• **Problem**
Find each line in the records that contains the string "unit" and copy those lines. Case counts.

• **Record excerpts**
•••••

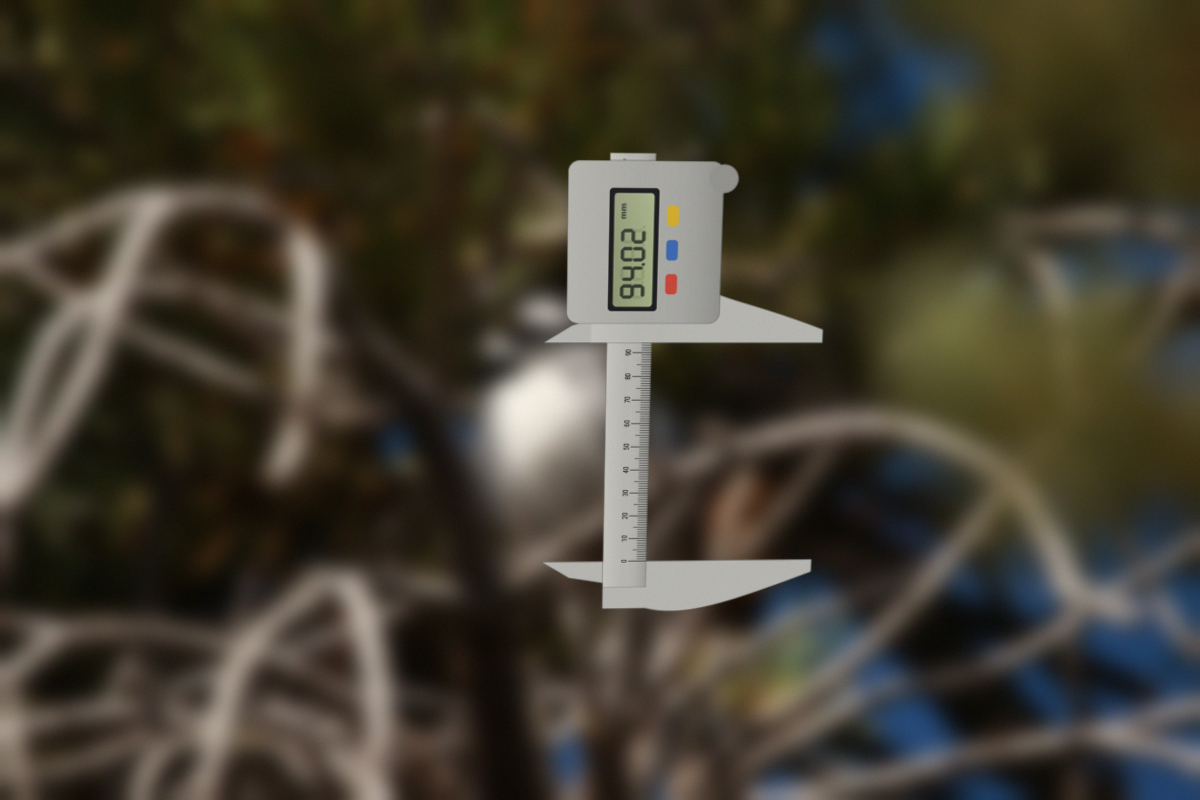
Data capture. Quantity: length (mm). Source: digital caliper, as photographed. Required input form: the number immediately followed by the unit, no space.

•••••

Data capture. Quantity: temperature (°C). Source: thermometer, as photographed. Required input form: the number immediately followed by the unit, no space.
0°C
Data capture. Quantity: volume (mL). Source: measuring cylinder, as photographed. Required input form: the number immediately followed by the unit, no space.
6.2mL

•••••

• **Completed exercise**
Data capture. Quantity: length (mm). Source: digital caliper, as photographed. Required input form: the number immediately followed by the unit, no space.
Data capture. Quantity: temperature (°C). Source: thermometer, as photographed. Required input form: the number immediately followed by the unit, no space.
Data capture. Quantity: volume (mL). Source: measuring cylinder, as photographed. Required input form: the number immediately followed by the unit, no space.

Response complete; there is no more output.